◆ **EXERCISE DIRECTIONS**: Two lines below mark the span: the one containing "thumb tip: (1192, 1008)" and the one containing "thumb tip: (459, 198)". Set down both, plus every line between, exactly as they stand, and nothing else.

Stored data entries:
━━━━━━━━━━
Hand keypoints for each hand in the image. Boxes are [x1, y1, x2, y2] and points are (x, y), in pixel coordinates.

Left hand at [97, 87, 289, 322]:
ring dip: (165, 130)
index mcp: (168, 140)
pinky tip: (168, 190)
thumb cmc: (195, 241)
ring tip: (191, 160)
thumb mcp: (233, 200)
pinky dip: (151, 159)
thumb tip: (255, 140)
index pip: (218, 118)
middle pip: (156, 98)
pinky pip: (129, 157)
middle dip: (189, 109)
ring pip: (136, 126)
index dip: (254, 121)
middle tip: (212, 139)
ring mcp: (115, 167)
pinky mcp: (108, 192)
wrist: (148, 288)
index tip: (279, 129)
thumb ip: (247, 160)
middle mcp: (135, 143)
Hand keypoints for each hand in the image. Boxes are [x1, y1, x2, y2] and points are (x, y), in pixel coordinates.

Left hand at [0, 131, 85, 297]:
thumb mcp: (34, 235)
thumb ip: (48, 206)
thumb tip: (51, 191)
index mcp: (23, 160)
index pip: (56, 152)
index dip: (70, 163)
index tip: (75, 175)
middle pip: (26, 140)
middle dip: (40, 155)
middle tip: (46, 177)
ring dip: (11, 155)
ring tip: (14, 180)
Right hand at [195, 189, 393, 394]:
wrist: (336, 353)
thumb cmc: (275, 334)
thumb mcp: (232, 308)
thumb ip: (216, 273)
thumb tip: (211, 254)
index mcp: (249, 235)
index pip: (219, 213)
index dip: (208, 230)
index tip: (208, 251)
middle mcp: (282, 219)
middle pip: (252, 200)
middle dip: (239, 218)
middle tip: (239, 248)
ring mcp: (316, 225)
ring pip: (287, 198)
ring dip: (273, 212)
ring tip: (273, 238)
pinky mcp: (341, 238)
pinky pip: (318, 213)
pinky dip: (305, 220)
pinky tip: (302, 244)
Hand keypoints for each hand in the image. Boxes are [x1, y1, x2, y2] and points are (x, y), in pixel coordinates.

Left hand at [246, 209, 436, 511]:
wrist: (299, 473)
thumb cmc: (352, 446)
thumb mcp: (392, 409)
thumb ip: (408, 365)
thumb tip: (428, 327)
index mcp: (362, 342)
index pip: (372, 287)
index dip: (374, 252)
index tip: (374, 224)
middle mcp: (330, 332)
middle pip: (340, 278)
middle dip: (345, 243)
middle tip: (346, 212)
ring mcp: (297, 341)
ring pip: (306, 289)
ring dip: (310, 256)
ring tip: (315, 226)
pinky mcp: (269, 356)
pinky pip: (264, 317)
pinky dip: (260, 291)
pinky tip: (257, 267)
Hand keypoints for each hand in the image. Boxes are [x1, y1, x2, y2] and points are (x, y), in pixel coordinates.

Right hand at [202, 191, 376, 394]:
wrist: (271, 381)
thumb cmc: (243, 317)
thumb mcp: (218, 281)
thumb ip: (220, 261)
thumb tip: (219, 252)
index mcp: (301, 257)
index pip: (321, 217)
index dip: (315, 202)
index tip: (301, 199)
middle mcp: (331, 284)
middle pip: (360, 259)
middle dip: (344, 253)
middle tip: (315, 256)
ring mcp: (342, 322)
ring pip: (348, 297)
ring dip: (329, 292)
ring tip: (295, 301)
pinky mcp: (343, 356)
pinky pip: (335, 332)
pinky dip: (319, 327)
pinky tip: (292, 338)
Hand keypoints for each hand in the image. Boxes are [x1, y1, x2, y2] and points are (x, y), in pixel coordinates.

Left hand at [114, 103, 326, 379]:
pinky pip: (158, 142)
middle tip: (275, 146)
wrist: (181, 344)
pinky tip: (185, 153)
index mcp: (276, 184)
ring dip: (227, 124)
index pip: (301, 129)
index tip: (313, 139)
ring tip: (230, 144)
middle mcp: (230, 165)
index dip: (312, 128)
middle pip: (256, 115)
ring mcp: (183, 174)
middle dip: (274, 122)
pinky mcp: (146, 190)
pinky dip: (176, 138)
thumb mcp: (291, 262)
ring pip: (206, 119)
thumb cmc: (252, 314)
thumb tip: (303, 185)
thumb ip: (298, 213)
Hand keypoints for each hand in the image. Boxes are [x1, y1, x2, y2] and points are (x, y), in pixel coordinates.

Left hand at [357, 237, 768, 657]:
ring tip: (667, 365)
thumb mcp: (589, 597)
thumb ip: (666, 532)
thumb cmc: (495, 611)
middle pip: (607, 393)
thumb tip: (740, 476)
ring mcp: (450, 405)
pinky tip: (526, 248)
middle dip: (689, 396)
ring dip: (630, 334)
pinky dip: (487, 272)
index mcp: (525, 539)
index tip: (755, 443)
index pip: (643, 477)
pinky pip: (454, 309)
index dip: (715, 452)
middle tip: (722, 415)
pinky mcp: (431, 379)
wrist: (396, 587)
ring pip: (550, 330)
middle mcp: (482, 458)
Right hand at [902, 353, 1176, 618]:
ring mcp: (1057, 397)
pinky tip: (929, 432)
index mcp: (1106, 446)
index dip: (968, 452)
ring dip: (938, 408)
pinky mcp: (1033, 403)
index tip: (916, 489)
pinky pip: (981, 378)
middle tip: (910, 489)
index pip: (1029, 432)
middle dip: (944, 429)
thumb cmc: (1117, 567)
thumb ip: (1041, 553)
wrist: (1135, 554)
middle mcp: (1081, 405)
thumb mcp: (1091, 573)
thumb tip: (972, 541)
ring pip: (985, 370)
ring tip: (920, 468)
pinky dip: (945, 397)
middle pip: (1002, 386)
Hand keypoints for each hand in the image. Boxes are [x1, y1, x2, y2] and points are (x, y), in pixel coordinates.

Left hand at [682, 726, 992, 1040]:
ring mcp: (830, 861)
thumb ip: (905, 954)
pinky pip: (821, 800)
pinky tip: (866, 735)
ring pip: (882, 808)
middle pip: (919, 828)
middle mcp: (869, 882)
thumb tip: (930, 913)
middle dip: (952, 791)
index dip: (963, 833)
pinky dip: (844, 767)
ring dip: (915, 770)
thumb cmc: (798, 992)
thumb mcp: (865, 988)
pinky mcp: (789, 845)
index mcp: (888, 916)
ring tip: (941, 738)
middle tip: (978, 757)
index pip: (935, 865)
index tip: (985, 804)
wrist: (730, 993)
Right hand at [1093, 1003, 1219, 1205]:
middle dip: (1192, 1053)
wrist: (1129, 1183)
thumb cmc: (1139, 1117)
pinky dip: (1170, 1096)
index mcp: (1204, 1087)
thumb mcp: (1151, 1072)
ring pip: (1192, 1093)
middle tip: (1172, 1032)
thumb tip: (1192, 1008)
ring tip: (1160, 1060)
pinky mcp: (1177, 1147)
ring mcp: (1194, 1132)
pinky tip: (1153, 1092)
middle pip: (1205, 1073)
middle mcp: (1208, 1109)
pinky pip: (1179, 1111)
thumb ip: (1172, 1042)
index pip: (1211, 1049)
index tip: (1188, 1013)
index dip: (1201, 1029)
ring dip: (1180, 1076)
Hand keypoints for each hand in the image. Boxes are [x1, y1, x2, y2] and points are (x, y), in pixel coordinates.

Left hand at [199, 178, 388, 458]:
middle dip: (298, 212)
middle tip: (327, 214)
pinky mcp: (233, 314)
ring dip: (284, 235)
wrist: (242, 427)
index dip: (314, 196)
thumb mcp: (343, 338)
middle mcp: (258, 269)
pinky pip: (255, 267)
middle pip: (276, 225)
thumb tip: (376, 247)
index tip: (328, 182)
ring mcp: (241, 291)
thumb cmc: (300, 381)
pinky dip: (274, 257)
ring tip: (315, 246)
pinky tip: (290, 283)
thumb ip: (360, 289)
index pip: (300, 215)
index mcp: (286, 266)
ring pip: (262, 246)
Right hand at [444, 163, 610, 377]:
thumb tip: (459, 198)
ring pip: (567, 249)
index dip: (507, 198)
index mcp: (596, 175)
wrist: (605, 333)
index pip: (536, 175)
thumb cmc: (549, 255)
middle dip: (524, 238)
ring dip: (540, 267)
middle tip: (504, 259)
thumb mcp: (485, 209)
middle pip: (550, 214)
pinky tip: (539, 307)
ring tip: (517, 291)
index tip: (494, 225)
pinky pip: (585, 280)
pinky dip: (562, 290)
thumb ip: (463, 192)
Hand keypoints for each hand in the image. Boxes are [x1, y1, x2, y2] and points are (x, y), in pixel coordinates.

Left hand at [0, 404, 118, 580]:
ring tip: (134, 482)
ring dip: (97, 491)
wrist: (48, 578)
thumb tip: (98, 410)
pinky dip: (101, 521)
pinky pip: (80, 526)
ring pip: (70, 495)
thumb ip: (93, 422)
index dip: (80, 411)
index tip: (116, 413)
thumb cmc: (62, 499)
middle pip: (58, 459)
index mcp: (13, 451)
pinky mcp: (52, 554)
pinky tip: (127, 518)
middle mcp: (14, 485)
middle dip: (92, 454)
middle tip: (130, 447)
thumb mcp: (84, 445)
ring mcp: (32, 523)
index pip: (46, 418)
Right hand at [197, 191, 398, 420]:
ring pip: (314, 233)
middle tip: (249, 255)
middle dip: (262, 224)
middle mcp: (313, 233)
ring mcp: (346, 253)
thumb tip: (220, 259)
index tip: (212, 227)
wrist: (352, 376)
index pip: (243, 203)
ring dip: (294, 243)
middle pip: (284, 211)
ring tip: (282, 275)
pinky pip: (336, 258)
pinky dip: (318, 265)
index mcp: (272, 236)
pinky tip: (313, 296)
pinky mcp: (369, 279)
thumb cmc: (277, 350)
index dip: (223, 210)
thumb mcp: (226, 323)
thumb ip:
━━━━━━━━━━
◆ **RESPONSE TO THE TASK**:
thumb tip: (1192, 1008)
ring tip: (1160, 1060)
pinky mcp: (1177, 1147)
ring mcp: (1194, 1132)
pinky tip: (1153, 1092)
middle pip: (1205, 1073)
middle mcp: (1208, 1109)
pinky pip: (1179, 1111)
thumb ip: (1172, 1042)
index pip: (1211, 1049)
index tip: (1188, 1013)
index dip: (1201, 1029)
ring dip: (1180, 1076)
Hand keypoints for each hand in the image. Boxes are [x1, y1, x2, y2] and points are (x, y), in pixel coordinates.

Left hand at [199, 178, 388, 458]:
middle dip: (298, 212)
middle tip: (327, 214)
pinky mcp: (233, 314)
ring dip: (284, 235)
wrist: (242, 427)
index dip: (314, 196)
thumb mcp: (343, 338)
middle mcp: (258, 269)
pinky pip: (255, 267)
middle pip: (276, 225)
thumb tip: (376, 247)
index tip: (328, 182)
ring mcp: (241, 291)
thumb cmc: (300, 381)
pinky dip: (274, 257)
ring tip: (315, 246)
pinky tip: (290, 283)
thumb ip: (360, 289)
index pip: (300, 215)
index mcp: (286, 266)
ring pip: (262, 246)
Right hand at [444, 163, 610, 377]:
thumb tip: (459, 198)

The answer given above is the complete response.